──────── RECORDS PROVIDED
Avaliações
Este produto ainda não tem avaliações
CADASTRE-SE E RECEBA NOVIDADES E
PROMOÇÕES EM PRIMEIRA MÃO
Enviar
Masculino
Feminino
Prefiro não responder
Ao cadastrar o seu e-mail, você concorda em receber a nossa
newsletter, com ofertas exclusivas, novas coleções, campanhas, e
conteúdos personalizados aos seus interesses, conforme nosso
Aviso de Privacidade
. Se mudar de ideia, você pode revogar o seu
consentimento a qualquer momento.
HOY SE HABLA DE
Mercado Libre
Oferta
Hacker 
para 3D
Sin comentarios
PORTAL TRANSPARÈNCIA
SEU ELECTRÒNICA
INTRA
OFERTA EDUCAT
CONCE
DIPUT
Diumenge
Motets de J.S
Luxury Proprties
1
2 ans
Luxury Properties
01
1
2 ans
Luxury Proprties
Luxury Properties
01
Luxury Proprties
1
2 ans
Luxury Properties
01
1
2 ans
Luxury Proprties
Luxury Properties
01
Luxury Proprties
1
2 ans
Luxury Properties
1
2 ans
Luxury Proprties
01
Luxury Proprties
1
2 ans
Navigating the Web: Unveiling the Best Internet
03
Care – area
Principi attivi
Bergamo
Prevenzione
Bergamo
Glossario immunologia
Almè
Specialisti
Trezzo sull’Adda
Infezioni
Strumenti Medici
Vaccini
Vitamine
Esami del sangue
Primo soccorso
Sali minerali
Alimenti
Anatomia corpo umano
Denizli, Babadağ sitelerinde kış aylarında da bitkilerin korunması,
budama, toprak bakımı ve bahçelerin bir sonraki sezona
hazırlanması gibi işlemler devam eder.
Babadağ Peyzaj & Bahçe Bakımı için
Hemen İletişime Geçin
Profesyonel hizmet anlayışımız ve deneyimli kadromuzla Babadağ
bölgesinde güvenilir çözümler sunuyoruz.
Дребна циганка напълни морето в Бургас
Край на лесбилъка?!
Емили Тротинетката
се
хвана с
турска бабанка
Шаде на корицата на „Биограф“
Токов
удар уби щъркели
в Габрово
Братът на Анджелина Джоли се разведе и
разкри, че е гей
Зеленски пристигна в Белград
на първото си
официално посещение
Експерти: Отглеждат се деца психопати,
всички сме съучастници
────────────────
## [TASK DIRECTIONS]
A verbatim transcription is required of the lines from the one with "Дребна циганка напълни морето в Бургас" through the final line of the entries above, and of nothing else.

## [RESPONSE]
Дребна циганка напълни морето в Бургас
Край на лесбилъка?!
Емили Тротинетката
се
хвана с
турска бабанка
Шаде на корицата на „Биограф“
Токов
удар уби щъркели
в Габрово
Братът на Анджелина Джоли се разведе и
разкри, че е гей
Зеленски пристигна в Белград
на първото си
официално посещение
Експерти: Отглеждат се деца психопати,
всички сме съучастници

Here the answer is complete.